*** Opening of Records provided ***

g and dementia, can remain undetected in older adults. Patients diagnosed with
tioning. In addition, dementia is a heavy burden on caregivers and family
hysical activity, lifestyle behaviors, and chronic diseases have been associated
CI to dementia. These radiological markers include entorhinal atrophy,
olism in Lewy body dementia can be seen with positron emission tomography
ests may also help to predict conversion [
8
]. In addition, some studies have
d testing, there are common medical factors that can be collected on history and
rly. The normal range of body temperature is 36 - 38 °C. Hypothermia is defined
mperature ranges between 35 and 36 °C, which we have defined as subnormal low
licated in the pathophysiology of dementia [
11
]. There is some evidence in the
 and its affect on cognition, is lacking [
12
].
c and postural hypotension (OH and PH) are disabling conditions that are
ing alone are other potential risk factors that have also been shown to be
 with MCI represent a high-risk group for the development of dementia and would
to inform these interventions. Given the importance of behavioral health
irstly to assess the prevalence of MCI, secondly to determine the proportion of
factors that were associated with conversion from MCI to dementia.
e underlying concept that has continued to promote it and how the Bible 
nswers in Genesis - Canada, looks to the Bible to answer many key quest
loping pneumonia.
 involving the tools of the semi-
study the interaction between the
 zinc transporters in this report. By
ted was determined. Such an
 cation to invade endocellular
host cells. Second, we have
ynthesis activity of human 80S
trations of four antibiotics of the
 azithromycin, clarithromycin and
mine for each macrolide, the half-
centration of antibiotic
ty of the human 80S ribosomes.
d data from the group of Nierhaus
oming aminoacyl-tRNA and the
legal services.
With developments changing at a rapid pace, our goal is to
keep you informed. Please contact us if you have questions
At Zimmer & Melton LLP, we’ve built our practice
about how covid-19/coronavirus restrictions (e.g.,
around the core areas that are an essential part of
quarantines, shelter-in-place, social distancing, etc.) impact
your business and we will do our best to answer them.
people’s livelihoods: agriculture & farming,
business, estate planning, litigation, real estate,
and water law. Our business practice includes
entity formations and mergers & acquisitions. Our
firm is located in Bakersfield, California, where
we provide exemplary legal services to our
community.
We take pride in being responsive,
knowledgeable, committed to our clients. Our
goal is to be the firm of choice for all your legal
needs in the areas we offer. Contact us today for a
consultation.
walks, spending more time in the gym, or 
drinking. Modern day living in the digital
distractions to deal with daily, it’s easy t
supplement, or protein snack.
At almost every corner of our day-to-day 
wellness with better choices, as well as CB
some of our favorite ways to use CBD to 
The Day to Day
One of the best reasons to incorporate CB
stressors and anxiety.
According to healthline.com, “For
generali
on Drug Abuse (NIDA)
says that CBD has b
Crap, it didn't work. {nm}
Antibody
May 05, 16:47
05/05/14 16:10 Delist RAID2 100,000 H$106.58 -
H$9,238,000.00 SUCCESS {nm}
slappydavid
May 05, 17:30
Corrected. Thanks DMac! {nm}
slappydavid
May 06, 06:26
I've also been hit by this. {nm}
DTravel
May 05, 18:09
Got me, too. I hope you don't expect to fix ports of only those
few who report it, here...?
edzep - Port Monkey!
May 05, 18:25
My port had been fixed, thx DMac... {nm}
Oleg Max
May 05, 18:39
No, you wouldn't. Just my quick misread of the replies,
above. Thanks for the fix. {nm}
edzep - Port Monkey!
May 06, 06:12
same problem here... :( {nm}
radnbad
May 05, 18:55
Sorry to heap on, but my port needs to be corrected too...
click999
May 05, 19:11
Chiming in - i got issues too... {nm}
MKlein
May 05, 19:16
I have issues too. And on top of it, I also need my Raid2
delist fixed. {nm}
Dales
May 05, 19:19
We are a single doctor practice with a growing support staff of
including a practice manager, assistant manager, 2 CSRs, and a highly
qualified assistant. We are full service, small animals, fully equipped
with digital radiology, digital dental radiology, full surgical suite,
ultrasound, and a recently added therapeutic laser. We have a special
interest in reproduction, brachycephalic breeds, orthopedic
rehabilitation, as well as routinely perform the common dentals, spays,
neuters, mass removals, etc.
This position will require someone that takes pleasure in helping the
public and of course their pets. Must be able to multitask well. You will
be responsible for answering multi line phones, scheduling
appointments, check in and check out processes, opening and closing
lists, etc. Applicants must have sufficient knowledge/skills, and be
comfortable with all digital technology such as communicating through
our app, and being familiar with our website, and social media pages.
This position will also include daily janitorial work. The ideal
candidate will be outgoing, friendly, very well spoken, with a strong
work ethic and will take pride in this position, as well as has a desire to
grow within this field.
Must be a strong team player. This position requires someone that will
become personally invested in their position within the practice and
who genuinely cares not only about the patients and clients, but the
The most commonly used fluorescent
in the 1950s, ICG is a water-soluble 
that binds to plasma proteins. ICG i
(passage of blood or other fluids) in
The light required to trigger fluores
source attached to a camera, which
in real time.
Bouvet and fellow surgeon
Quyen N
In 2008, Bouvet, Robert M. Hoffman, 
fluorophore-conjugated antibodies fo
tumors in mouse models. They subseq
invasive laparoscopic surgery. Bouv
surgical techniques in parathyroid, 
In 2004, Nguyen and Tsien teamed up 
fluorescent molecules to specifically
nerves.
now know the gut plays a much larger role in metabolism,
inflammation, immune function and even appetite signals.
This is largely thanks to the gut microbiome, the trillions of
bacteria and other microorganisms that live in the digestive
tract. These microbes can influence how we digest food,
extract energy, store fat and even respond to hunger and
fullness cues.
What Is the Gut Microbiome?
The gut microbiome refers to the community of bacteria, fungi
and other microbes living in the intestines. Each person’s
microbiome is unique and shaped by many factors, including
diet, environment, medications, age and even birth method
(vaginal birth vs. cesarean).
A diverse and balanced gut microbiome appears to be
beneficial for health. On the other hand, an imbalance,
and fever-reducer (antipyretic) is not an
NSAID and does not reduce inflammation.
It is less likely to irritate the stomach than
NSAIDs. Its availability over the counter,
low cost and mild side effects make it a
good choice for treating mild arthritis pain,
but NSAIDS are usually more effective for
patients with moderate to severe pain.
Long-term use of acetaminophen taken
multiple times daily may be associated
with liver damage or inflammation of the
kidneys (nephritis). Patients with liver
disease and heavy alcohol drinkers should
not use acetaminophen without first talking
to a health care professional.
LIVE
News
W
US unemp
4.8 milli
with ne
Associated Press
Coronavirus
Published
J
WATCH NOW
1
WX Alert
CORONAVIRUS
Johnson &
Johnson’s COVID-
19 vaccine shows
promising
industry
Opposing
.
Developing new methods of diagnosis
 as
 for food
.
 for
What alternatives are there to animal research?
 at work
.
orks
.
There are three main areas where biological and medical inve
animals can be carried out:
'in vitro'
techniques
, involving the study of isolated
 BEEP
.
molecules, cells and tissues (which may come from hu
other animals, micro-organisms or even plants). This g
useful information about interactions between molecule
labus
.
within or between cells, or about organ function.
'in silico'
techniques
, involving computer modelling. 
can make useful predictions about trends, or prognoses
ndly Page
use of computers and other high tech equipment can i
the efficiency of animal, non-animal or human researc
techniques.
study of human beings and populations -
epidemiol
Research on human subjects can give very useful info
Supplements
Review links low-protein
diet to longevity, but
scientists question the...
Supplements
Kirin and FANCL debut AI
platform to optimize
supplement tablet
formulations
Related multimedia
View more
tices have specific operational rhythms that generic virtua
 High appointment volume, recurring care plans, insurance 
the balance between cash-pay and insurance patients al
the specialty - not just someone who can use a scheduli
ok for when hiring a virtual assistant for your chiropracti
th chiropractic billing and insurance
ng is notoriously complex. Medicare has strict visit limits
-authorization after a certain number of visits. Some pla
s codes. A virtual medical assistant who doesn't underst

*** Close of Records provided ***

Task description: The answer should reproduce each entry above in full.

Expected output:
g and dementia, can remain undetected in older adults. Patients diagnosed with
tioning. In addition, dementia is a heavy burden on caregivers and family
hysical activity, lifestyle behaviors, and chronic diseases have been associated
CI to dementia. These radiological markers include entorhinal atrophy,
olism in Lewy body dementia can be seen with positron emission tomography
ests may also help to predict conversion [
8
]. In addition, some studies have
d testing, there are common medical factors that can be collected on history and
rly. The normal range of body temperature is 36 - 38 °C. Hypothermia is defined
mperature ranges between 35 and 36 °C, which we have defined as subnormal low
licated in the pathophysiology of dementia [
11
]. There is some evidence in the
 and its affect on cognition, is lacking [
12
].
c and postural hypotension (OH and PH) are disabling conditions that are
ing alone are other potential risk factors that have also been shown to be
 with MCI represent a high-risk group for the development of dementia and would
to inform these interventions. Given the importance of behavioral health
irstly to assess the prevalence of MCI, secondly to determine the proportion of
factors that were associated with conversion from MCI to dementia.
e underlying concept that has continued to promote it and how the Bible 
nswers in Genesis - Canada, looks to the Bible to answer many key quest
loping pneumonia.
 involving the tools of the semi-
study the interaction between the
 zinc transporters in this report. By
ted was determined. Such an
 cation to invade endocellular
host cells. Second, we have
ynthesis activity of human 80S
trations of four antibiotics of the
 azithromycin, clarithromycin and
mine for each macrolide, the half-
centration of antibiotic
ty of the human 80S ribosomes.
d data from the group of Nierhaus
oming aminoacyl-tRNA and the
legal services.
With developments changing at a rapid pace, our goal is to
keep you informed. Please contact us if you have questions
At Zimmer & Melton LLP, we’ve built our practice
about how covid-19/coronavirus restrictions (e.g.,
around the core areas that are an essential part of
quarantines, shelter-in-place, social distancing, etc.) impact
your business and we will do our best to answer them.
people’s livelihoods: agriculture & farming,
business, estate planning, litigation, real estate,
and water law. Our business practice includes
entity formations and mergers & acquisitions. Our
firm is located in Bakersfield, California, where
we provide exemplary legal services to our
community.
We take pride in being responsive,
knowledgeable, committed to our clients. Our
goal is to be the firm of choice for all your legal
needs in the areas we offer. Contact us today for a
consultation.
walks, spending more time in the gym, or 
drinking. Modern day living in the digital
distractions to deal with daily, it’s easy t
supplement, or protein snack.
At almost every corner of our day-to-day 
wellness with better choices, as well as CB
some of our favorite ways to use CBD to 
The Day to Day
One of the best reasons to incorporate CB
stressors and anxiety.
According to healthline.com, “For
generali
on Drug Abuse (NIDA)
says that CBD has b
Crap, it didn't work. {nm}
Antibody
May 05, 16:47
05/05/14 16:10 Delist RAID2 100,000 H$106.58 -
H$9,238,000.00 SUCCESS {nm}
slappydavid
May 05, 17:30
Corrected. Thanks DMac! {nm}
slappydavid
May 06, 06:26
I've also been hit by this. {nm}
DTravel
May 05, 18:09
Got me, too. I hope you don't expect to fix ports of only those
few who report it, here...?
edzep - Port Monkey!
May 05, 18:25
My port had been fixed, thx DMac... {nm}
Oleg Max
May 05, 18:39
No, you wouldn't. Just my quick misread of the replies,
above. Thanks for the fix. {nm}
edzep - Port Monkey!
May 06, 06:12
same problem here... :( {nm}
radnbad
May 05, 18:55
Sorry to heap on, but my port needs to be corrected too...
click999
May 05, 19:11
Chiming in - i got issues too... {nm}
MKlein
May 05, 19:16
I have issues too. And on top of it, I also need my Raid2
delist fixed. {nm}
Dales
May 05, 19:19
We are a single doctor practice with a growing support staff of
including a practice manager, assistant manager, 2 CSRs, and a highly
qualified assistant. We are full service, small animals, fully equipped
with digital radiology, digital dental radiology, full surgical suite,
ultrasound, and a recently added therapeutic laser. We have a special
interest in reproduction, brachycephalic breeds, orthopedic
rehabilitation, as well as routinely perform the common dentals, spays,
neuters, mass removals, etc.
This position will require someone that takes pleasure in helping the
public and of course their pets. Must be able to multitask well. You will
be responsible for answering multi line phones, scheduling
appointments, check in and check out processes, opening and closing
lists, etc. Applicants must have sufficient knowledge/skills, and be
comfortable with all digital technology such as communicating through
our app, and being familiar with our website, and social media pages.
This position will also include daily janitorial work. The ideal
candidate will be outgoing, friendly, very well spoken, with a strong
work ethic and will take pride in this position, as well as has a desire to
grow within this field.
Must be a strong team player. This position requires someone that will
become personally invested in their position within the practice and
who genuinely cares not only about the patients and clients, but the
The most commonly used fluorescent
in the 1950s, ICG is a water-soluble 
that binds to plasma proteins. ICG i
(passage of blood or other fluids) in
The light required to trigger fluores
source attached to a camera, which
in real time.
Bouvet and fellow surgeon
Quyen N
In 2008, Bouvet, Robert M. Hoffman, 
fluorophore-conjugated antibodies fo
tumors in mouse models. They subseq
invasive laparoscopic surgery. Bouv
surgical techniques in parathyroid, 
In 2004, Nguyen and Tsien teamed up 
fluorescent molecules to specifically
nerves.
now know the gut plays a much larger role in metabolism,
inflammation, immune function and even appetite signals.
This is largely thanks to the gut microbiome, the trillions of
bacteria and other microorganisms that live in the digestive
tract. These microbes can influence how we digest food,
extract energy, store fat and even respond to hunger and
fullness cues.
What Is the Gut Microbiome?
The gut microbiome refers to the community of bacteria, fungi
and other microbes living in the intestines. Each person’s
microbiome is unique and shaped by many factors, including
diet, environment, medications, age and even birth method
(vaginal birth vs. cesarean).
A diverse and balanced gut microbiome appears to be
beneficial for health. On the other hand, an imbalance,
and fever-reducer (antipyretic) is not an
NSAID and does not reduce inflammation.
It is less likely to irritate the stomach than
NSAIDs. Its availability over the counter,
low cost and mild side effects make it a
good choice for treating mild arthritis pain,
but NSAIDS are usually more effective for
patients with moderate to severe pain.
Long-term use of acetaminophen taken
multiple times daily may be associated
with liver damage or inflammation of the
kidneys (nephritis). Patients with liver
disease and heavy alcohol drinkers should
not use acetaminophen without first talking
to a health care professional.
LIVE
News
W
US unemp
4.8 milli
with ne
Associated Press
Coronavirus
Published
J
WATCH NOW
1
WX Alert
CORONAVIRUS
Johnson &
Johnson’s COVID-
19 vaccine shows
promising
industry
Opposing
.
Developing new methods of diagnosis
 as
 for food
.
 for
What alternatives are there to animal research?
 at work
.
orks
.
There are three main areas where biological and medical inve
animals can be carried out:
'in vitro'
techniques
, involving the study of isolated
 BEEP
.
molecules, cells and tissues (which may come from hu
other animals, micro-organisms or even plants). This g
useful information about interactions between molecule
labus
.
within or between cells, or about organ function.
'in silico'
techniques
, involving computer modelling. 
can make useful predictions about trends, or prognoses
ndly Page
use of computers and other high tech equipment can i
the efficiency of animal, non-animal or human researc
techniques.
study of human beings and populations -
epidemiol
Research on human subjects can give very useful info
Supplements
Review links low-protein
diet to longevity, but
scientists question the...
Supplements
Kirin and FANCL debut AI
platform to optimize
supplement tablet
formulations
Related multimedia
View more
tices have specific operational rhythms that generic virtua
 High appointment volume, recurring care plans, insurance 
the balance between cash-pay and insurance patients al
the specialty - not just someone who can use a scheduli
ok for when hiring a virtual assistant for your chiropracti
th chiropractic billing and insurance
ng is notoriously complex. Medicare has strict visit limits
-authorization after a certain number of visits. Some pla
s codes. A virtual medical assistant who doesn't underst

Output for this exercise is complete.